Four pieces of a long-separated painted panel by a famous 15th century artist have been rejoined, thanks in part to the Yale University Art Gallery, which will display the work until at least the end of the year.

The recently reunified panel is the work of Fra Angelico, who was one of the foremost painters of the early Italian Renaissance. The four pieces formed the wings of a tabernacle triptych that folded over a central image.

The two pieces that formed the pinnacles to the wings of the tabernacle, one depicting the angel Gabriel announcing the birth of Christ and the other the image of the Virgin Mary, were donated to the Yale University Art Gallery by Hannah D. and Louis M. Rabinowitz in 1959. The two panels that formed the actual wings or shutters, one depicting St. Francis and a sainted bishop and the other panel showing St. John the Baptist and St. Peter Martyr, are part of the collection at the J. Paul Getty Museum in Los Angeles.

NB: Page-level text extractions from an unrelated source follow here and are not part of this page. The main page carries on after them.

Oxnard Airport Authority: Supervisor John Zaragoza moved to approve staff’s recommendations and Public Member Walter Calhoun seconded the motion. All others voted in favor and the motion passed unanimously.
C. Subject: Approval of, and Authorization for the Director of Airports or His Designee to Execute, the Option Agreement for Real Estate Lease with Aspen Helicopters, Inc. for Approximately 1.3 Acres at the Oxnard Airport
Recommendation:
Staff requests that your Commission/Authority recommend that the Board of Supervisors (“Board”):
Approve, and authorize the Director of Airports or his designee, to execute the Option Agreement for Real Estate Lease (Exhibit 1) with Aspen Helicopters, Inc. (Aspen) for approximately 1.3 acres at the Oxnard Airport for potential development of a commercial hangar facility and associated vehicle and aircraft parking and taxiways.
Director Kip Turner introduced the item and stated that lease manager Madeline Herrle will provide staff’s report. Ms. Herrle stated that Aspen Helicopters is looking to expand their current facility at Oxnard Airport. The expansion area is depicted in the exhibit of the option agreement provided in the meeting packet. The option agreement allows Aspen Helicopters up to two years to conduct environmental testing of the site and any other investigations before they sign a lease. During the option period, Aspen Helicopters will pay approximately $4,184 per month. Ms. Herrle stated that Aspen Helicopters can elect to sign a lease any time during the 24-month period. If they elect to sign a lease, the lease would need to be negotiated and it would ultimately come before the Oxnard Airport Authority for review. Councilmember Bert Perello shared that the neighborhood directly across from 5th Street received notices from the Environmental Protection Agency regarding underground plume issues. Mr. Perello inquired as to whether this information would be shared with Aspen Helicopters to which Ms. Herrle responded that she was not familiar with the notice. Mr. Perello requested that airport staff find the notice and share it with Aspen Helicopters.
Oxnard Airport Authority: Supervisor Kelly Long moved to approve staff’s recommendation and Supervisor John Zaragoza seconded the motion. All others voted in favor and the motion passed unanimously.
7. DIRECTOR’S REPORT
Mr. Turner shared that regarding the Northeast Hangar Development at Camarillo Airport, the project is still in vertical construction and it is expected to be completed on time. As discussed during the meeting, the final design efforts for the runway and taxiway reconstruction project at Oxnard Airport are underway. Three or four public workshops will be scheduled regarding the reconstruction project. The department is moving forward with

The Rabinowitz family initially purchased the two Yale pieces as a single rectangular composition that had been artificially combined with a gilded fragment in order to appear like an independent work of art. Laurence B. Kanter, the curator-in-charge of the Robert Lehman Collection at the Metropolitan Museum of Art, first proposed a possible connection between the two pieces in the gallery collection and the two pieces in the Getty Museum collection.

“Larry is the one who solved the problem of our panels belonging together,” said Clay Dean GRD ’03, a research associate for the Department of European and Contemporary Art and the organizer of the project. “For a long time it was thought that our panel were separate. He noticed that the back of the panels were similar. The problem, however, was that the lighting was coming from different angles, which was really strange — almost unheard of.”

In 1998, the Getty Museum’s painting conservation department offered to collaborate with Yale’s gallery in order to restore paintings in Yale’s early Italian Renaissance collection. As part of the partnership, conservators from both Yale and the Getty agreed to spend time in each other’s studios examining and evaluating the treatment process.

The goal of this collaboration was to design individual restoration projects for various artworks on a case-by-case basis. This collaboration would allow the gallery to take advantage of the Getty’s larger staff of conservators and technicians and the Getty Museum to supplement its more modest collection with temporary loans from Yale’s collection.

With a grant from the Samuel H. Kress Foundation, work began in 1998. Since then, 24 of Yale’s Italian paintings have been restored and many others are currently undergoing treatment.

One of the most successful of these restorations has been the reunification of the Fra Angelico panels. Yale shipped its two pieces to the Getty Museum, where conservators verified Kanter’s hypothesis by using X-rays to analyze the grain of the triptych’s wood.

“It was immediately apparent that the Yale pieces and the Getty’s fit. By looking at the pattern of the wood grain, you can tell that they were once part of the same panel,” said Mark Aronson, the art gallery’s chief conservator.

Through the financial support of the Kress foundation, the Robert Lehman Exhibition and Publication Fund, and Lionel Goldfrank III ’65, the panel has been reunified and restored and is on display at the gallery until Dec. 30.

Aronson said the gallery is hoping to keep the panel through April for the Early Italian Painting: Approaches to Conservation symposium.